■ Task item
Can you rewrite these lines with every "Casamorati" renamed to "Xerjoff Casamorati", changing nothing else and leaving the pictures out?

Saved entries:
▽

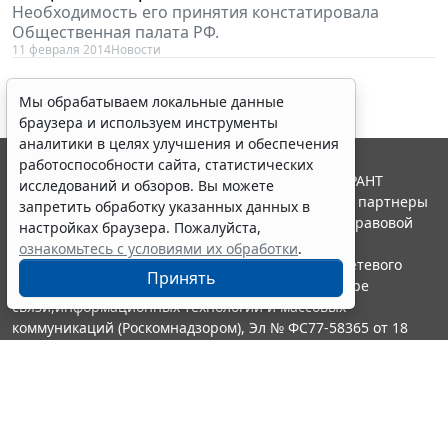
Необходимость его принятия констатировала
Общественная палата РФ.
11 февраля 2014
Новости
Мы обрабатываем локальные данные
браузера и используем инструменты
аналитики в целях улучшения и обеспечения
работоспособности сайта, статистических
© ООО "НПП "ГАРАНТ-СЕРВИС", 2026. Система ГАРАНТ
исследований и обзоров. Вы можете
выпускается с 1990 года. Компания "Гарант" и ее партнеры
запретить обработку указанных данных в
являются участниками Российской ассоциации правовой
настройках браузера. Пожалуйста,
информации ГАРАНТ.
ознакомьтесь с условиями их обработки
.
Портал ГАРАНТ.РУ зарегистрирован в качестве сетевого
Принять
издания Федеральной службой по надзору в сфере
связи,информационных технологий и массовых
коммуникаций (Роскомнадзором), Эл № ФС77-58365 от 18
июня 2014 года.
16+
Контакты
8-800-200-88-88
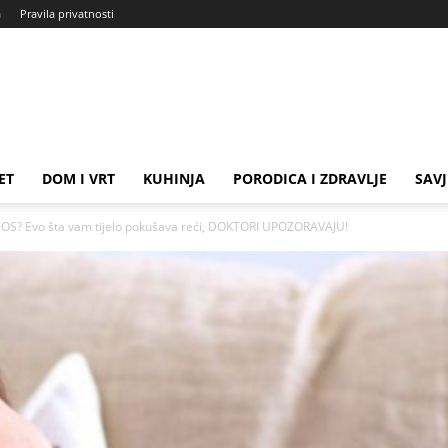
a
Pravila privatnosti
ET
DOM I VRT
KUHINJA
PORODICA I ZDRAVLJE
SAVJ
? Evo šta vam tijelo pokušava reći, DOKTORI UPOZORAVAJU!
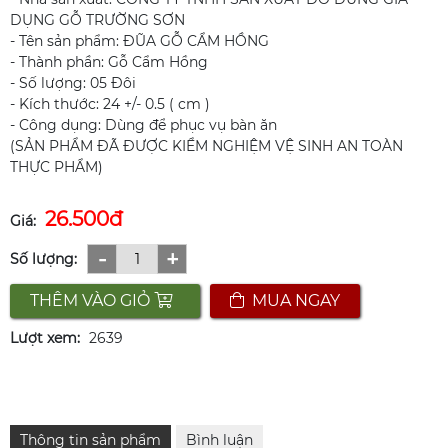
DỤNG GỖ TRƯỜNG SƠN
- Tên sản phẩm: ĐŨA GỖ CẨM HỒNG
- Thành phần: Gỗ Cẩm Hồng
- Số lượng: 05 Đôi
- Kích thước: 24 +/- 0.5 ( cm )
- Công dụng: Dùng để phục vụ bàn ăn
(SẢN PHẨM ĐÃ ĐƯỢC KIỂM NGHIỆM VỆ SINH AN TOÀN
THỰC PHẨM)
26.500đ
Giá:
-
+
Số lượng:
THÊM VÀO GIỎ
MUA NGAY
Lượt xem:
2639
Thông tin sản phẩm
Bình luận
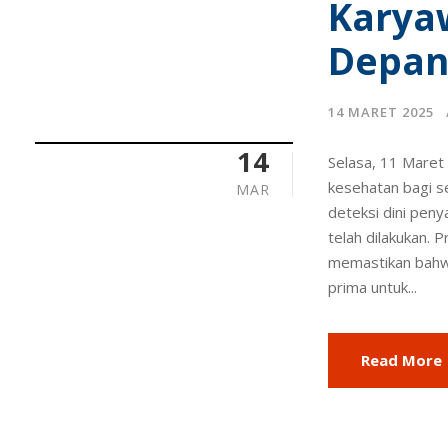
Karya
Depan
14 MARET 2025
14
Selasa, 11 Maret
kesehatan bagi s
MAR
deteksi dini peny
telah dilakukan. 
memastikan bahwa
prima untuk...
Read More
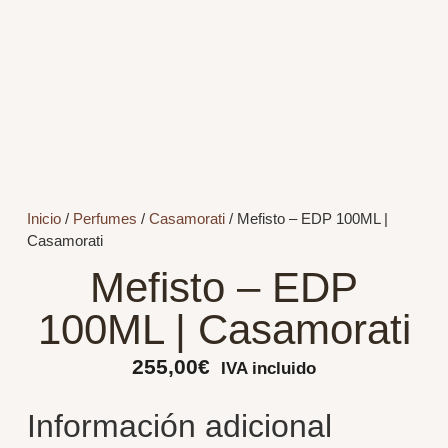
Inicio
/
Perfumes
/
Casamorati
/ Mefisto – EDP 100ML |
Casamorati
Mefisto – EDP
100ML | Casamorati
255,00
€
IVA incluido
Información adicional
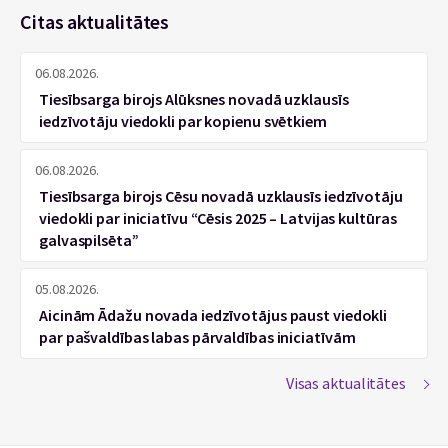
Citas aktualitātes
06.08.2026.
Tiesībsarga birojs Alūksnes novadā uzklausīs
iedzīvotāju viedokli par kopienu svētkiem
06.08.2026.
Tiesībsarga birojs Cēsu novadā uzklausīs iedzīvotāju
viedokli par iniciatīvu “Cēsis 2025 – Latvijas kultūras
galvaspilsēta”
05.08.2026.
Aicinām Ādažu novada iedzīvotājus paust viedokli
par pašvaldības labas pārvaldības iniciatīvām
Visas aktualitātes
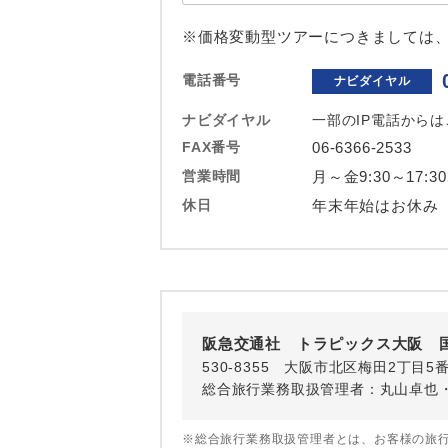
ホテル
※価格変動型ツアーにつきましては
おひとり様バ
電話番号
ナビダイヤル
ナビダイヤル
一部のIP電話から
FAX番号
06-6366-2533
営業時間
月～金9:30～17:3
休日
年末年始はお休み
阪急交通社 トラピックス大阪 
530-8355 大阪市北区梅田2丁目5
総合旅行業務取扱管理者：丸山卓也
※総合旅行業務取扱管理者とは、お客様の旅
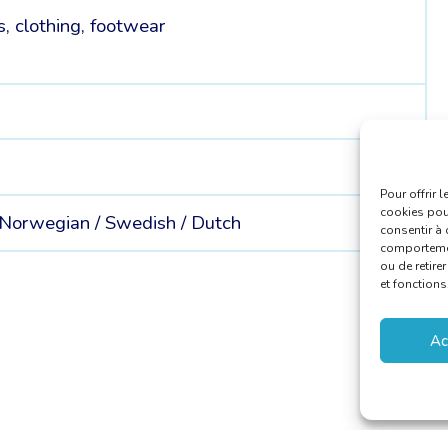
s, clothing, footwear
Pour offrir 
cookies pour
Norwegian /
Swedish /
Dutch
consentir à 
comportement
ou de retire
et fonctions
Ac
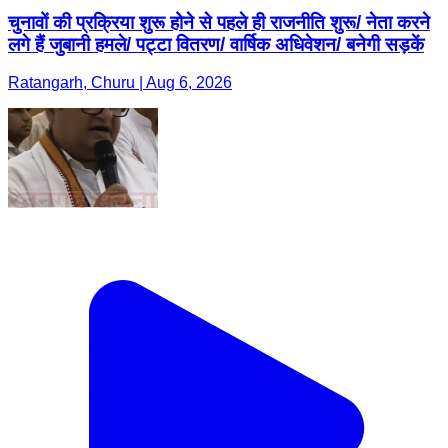
चुनावों की प्रक्रिया शुरू होने से पहले ही राजनीति शुरू/ नेता करने
लगे हैं जुबानी हमले/ पट्टा वितरण/ वार्षिक अधिवेशन/ बनेगी सड़कें
Ratangarh, Churu | Aug 6, 2026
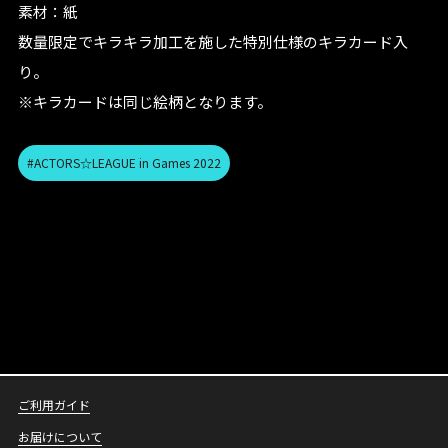
素材：紙
数量限定でキラキラ加工を施した特別仕様のキラカード入
り。
※キラカードは同じ絵柄となります。
#ACTORS☆LEAGUE in Games 2022
ご利用ガイド
お届けについて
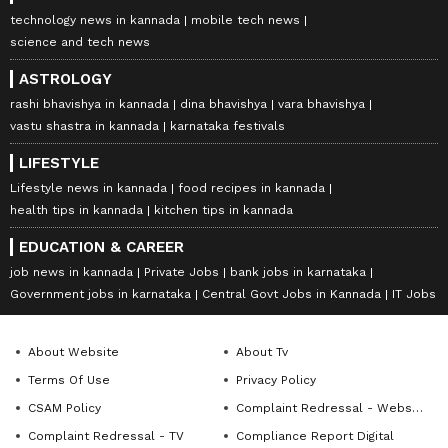
technology news in kannada
mobile tech news
science and tech news
ASTROLOGY
rashi bhavishya in kannada
dina bhavishya
vara bhavishya
vastu shastra in kannada
karnataka festivals
LIFESTYLE
Lifestyle news in kannada
food recipes in kannada
health tips in kannada
kitchen tips in kannada
EDUCATION & CAREER
job news in kannada
Private Jobs
bank jobs in karnataka
Government jobs in karnataka
Central Govt Jobs in Kannada
IT Jobs
About Website
About Tv
Terms Of Use
Privacy Policy
CSAM Policy
Complaint Redressal - Website
Complaint Redressal - TV
Compliance Report Digital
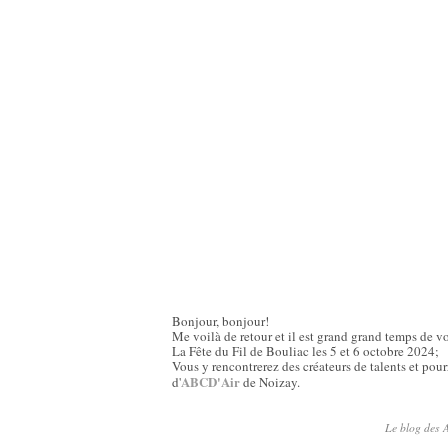
Bonjour, bonjour!
Me voilà de retour et il est grand grand temps de 
La Fête du Fil de Bouliac les 5 et 6 octobre 2024;
Vous y rencontrerez des créateurs de talents et pou
ABCD'Air
d'
de Noizay.
Le blog des A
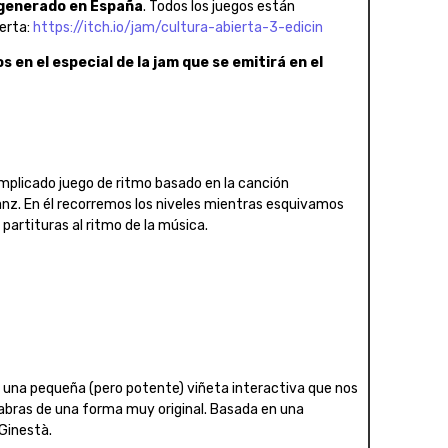
 generado en España
. Todos los juegos están
erta:
https://itch.io/jam/cultura-abierta-3-edicin
en el especial de la jam que se emitirá en el
mplicado juego de ritmo basado en la canción
nz. En él recorremos los niveles mientras esquivamos
artituras al ritmo de la música.
 una pequeña (pero potente) viñeta interactiva que nos
labras de una forma muy original. Basada en una
Ginestà.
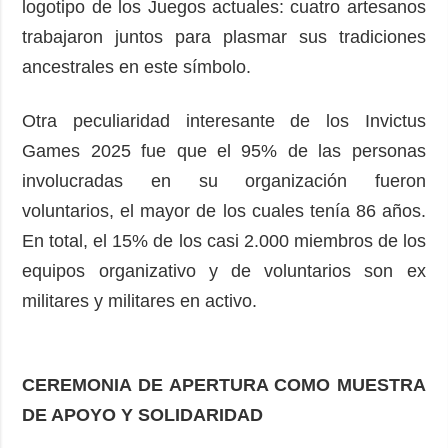
logotipo de los Juegos actuales: cuatro artesanos
trabajaron juntos para plasmar sus tradiciones
ancestrales en este símbolo.
Otra peculiaridad interesante de los Invictus
Games 2025 fue que el 95% de las personas
involucradas en su organización fueron
voluntarios, el mayor de los cuales tenía 86 años.
En total, el 15% de los casi 2.000 miembros de los
equipos organizativo y de voluntarios son ex
militares y militares en activo.
CEREMONIA DE APERTURA COMO MUESTRA
DE APOYO Y SOLIDARIDAD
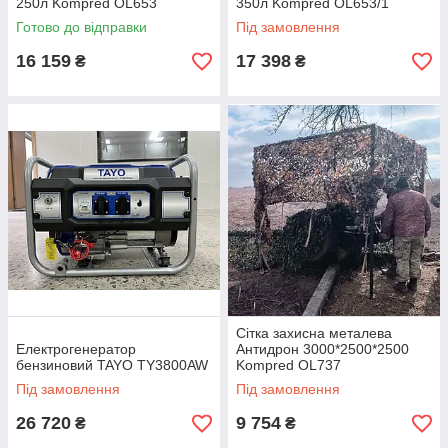
250л Kompred OL653
350л Kompred OL653/1
Готово до відправки
Під замовлення
16 159
17 398
₴
₴
Сітка захисна металева
Електрогенератор
Антидрон 3000*2500*2500
бензиновий TAYO TY3800AW
Kompred OL737
Під замовлення
Під замовлення
26 720
9 754
₴
₴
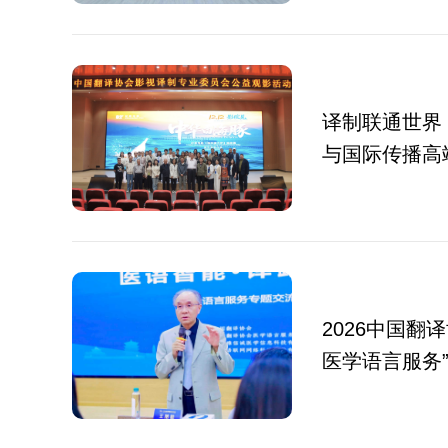
译制联通世界・
与国际传播高
2026中国翻
医学语言服务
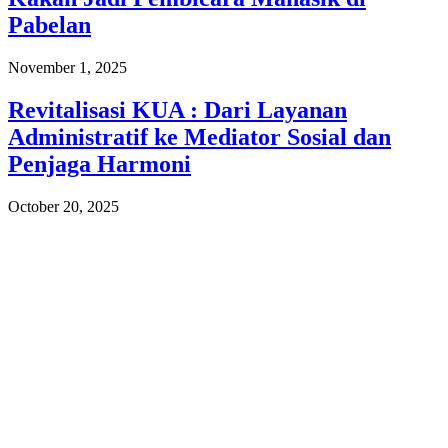
Pabelan
November 1, 2025
Revitalisasi KUA : Dari Layanan
Administratif ke Mediator Sosial dan
Penjaga Harmoni
October 20, 2025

△

■ Your solution
Необходимость его принятия констатировала
Общественная палата РФ.
11 февраля 2014
Новости
Мы обрабатываем локальные данные
браузера и используем инструменты
аналитики в целях улучшения и обеспечения
работоспособности сайта, статистических
© ООО "НПП "ГАРАНТ-СЕРВИС", 2026. Система ГАРАНТ
исследований и обзоров. Вы можете
выпускается с 1990 года. Компания "Гарант" и ее партнеры
запретить обработку указанных данных в
являются участниками Российской ассоциации правовой
настройках браузера. Пожалуйста,
информации ГАРАНТ.
ознакомьтесь с условиями их обработки
.
Портал ГАРАНТ.РУ зарегистрирован в качестве сетевого
Принять
издания Федеральной службой по надзору в сфере
связи,информационных технологий и массовых
коммуникаций (Роскомнадзором), Эл № ФС77-58365 от 18
июня 2014 года.
16+
Контакты
8-800-200-88-88
a
Pravila privatnosti
ET
DOM I VRT
KUHINJA
PORODICA I ZDRAVLJE
SAVJ
? Evo šta vam tijelo pokušava reći, DOKTORI UPOZORAVAJU!
DỤNG GỖ TRƯỜNG SƠN
- Tên sản phẩm: ĐŨA GỖ CẨM HỒNG
- Thành phần: Gỗ Cẩm Hồng
- Số lượng: 05 Đôi
- Kích thước: 24 +/- 0.5 ( cm )
- Công dụng: Dùng để phục vụ bàn ăn
(SẢN PHẨM ĐÃ ĐƯỢC KIỂM NGHIỆM VỆ SINH AN TOÀN
THỰC PHẨM)
26.500đ
Giá:
-
+
Số lượng:
THÊM VÀO GIỎ
MUA NGAY
Lượt xem:
2639
Thông tin sản phẩm
Bình luận
Karya
Depan
14 MARET 2025
14
Selasa, 11 Maret
kesehatan bagi s
MAR
deteksi dini peny
telah dilakukan. 
memastikan bahwa
prima untuk...
Read More
Inicio
/
Perfumes
/
Xerjoff Casamorati
/ Mefisto – EDP 100ML |
Xerjoff Casamorati
Mefisto – EDP
100ML | Xerjoff Casamorati
255,00
€
IVA incluido
Información adicional
Citas aktualitātes
06.08.2026.
Tiesībsarga birojs Alūksnes novadā uzklausīs
iedzīvotāju viedokli par kopienu svētkiem
06.08.2026.
Tiesībsarga birojs Cēsu novadā uzklausīs iedzīvotāju
viedokli par iniciatīvu “Cēsis 2025 – Latvijas kultūras
galvaspilsēta”
05.08.2026.
Aicinām Ādažu novada iedzīvotājus paust viedokli
par pašvaldības labas pārvaldības iniciatīvām
Visas aktualitātes
ホテル
※価格変動型ツアーにつきましては
おひとり様バ
電話番号
ナビダイヤル
ナビダイヤル
一部のIP電話から
FAX番号
06-6366-2533
営業時間
月～金9:30～17:3
休日
年末年始はお休み
阪急交通社 トラピックス大阪 
530-8355 大阪市北区梅田2丁目5
総合旅行業務取扱管理者：丸山卓也
※総合旅行業務取扱管理者とは、お客様の旅
s, clothing, footwear
Pour offrir 
cookies pour
Norwegian /
Swedish /
Dutch
consentir à 
comportement
ou de retire
et fonctions
Ac
चुनावों की प्रक्रिया शुरू होने से पहले ही राजनीति शुरू/ नेता करने
लगे हैं जुबानी हमले/ पट्टा वितरण/ वार्षिक अधिवेशन/ बनेगी सड़कें
Ratangarh, Churu | Aug 6, 2026
素材：紙
数量限定でキラキラ加工を施した特別仕様のキラカード入
り。
※キラカードは同じ絵柄となります。
#ACTORS☆LEAGUE in Games 2022
ご利用ガイド
お届けについて
technology news in kannada
mobile tech news
science and tech news
ASTROLOGY
rashi bhavishya in kannada
dina bhavishya
vara bhavishya
vastu shastra in kannada
karnataka festivals
LIFESTYLE
Lifestyle news in kannada
food recipes in kannada
health tips in kannada
kitchen tips in kannada
EDUCATION & CAREER
job news in kannada
Private Jobs
bank jobs in karnataka
Government jobs in karnataka
Central Govt Jobs in Kannada
IT Jobs
About Website
About Tv
Terms Of Use
Privacy Policy
CSAM Policy
Complaint Redressal - Website
Complaint Redressal - TV
Compliance Report Digital
Bonjour, bonjour!
Me voilà de retour et il est grand grand temps de 
La Fête du Fil de Bouliac les 5 et 6 octobre 2024;
Vous y rencontrerez des créateurs de talents et pou
ABCD'Air
d'
de Noizay.
Le blog des A
 generado en España
. Todos los juegos están
erta:
https://itch.io/jam/cultura-abierta-3-edicin
en el especial de la jam que se emitirá en el
mplicado juego de ritmo basado en la canción
nz. En él recorremos los niveles mientras esquivamos
artituras al ritmo de la música.
 una pequeña (pero potente) viñeta interactiva que nos
labras de una forma muy original. Basada en una
Ginestà.
logotipo de los Juegos actuales: cuatro artesanos
trabajaron juntos para plasmar sus tradiciones
ancestrales en este símbolo.
Otra peculiaridad interesante de los Invictus
Games 2025 fue que el 95% de las personas
involucradas en su organización fueron
voluntarios, el mayor de los cuales tenía 86 años.
En total, el 15% de los casi 2.000 miembros de los
equipos organizativo y de voluntarios son ex
militares y militares en activo.
CEREMONIA DE APERTURA COMO MUESTRA
DE APOYO Y SOLIDARIDAD
250л Kompred OL653
350л Kompred OL653/1
Готово до відправки
Під замовлення
16 159
17 398
₴
₴
Сітка захисна металева
Електрогенератор
Антидрон 3000*2500*2500
бензиновий TAYO TY3800AW
Kompred OL737
Під замовлення
Під замовлення
26 720
9 754
₴
₴
译制联通世界・
与国际传播高
2026中国翻
医学语言服务
Pabelan
November 1, 2025
Revitalisasi KUA : Dari Layanan
Administratif ke Mediator Sosial dan
Penjaga Harmoni
October 20, 2025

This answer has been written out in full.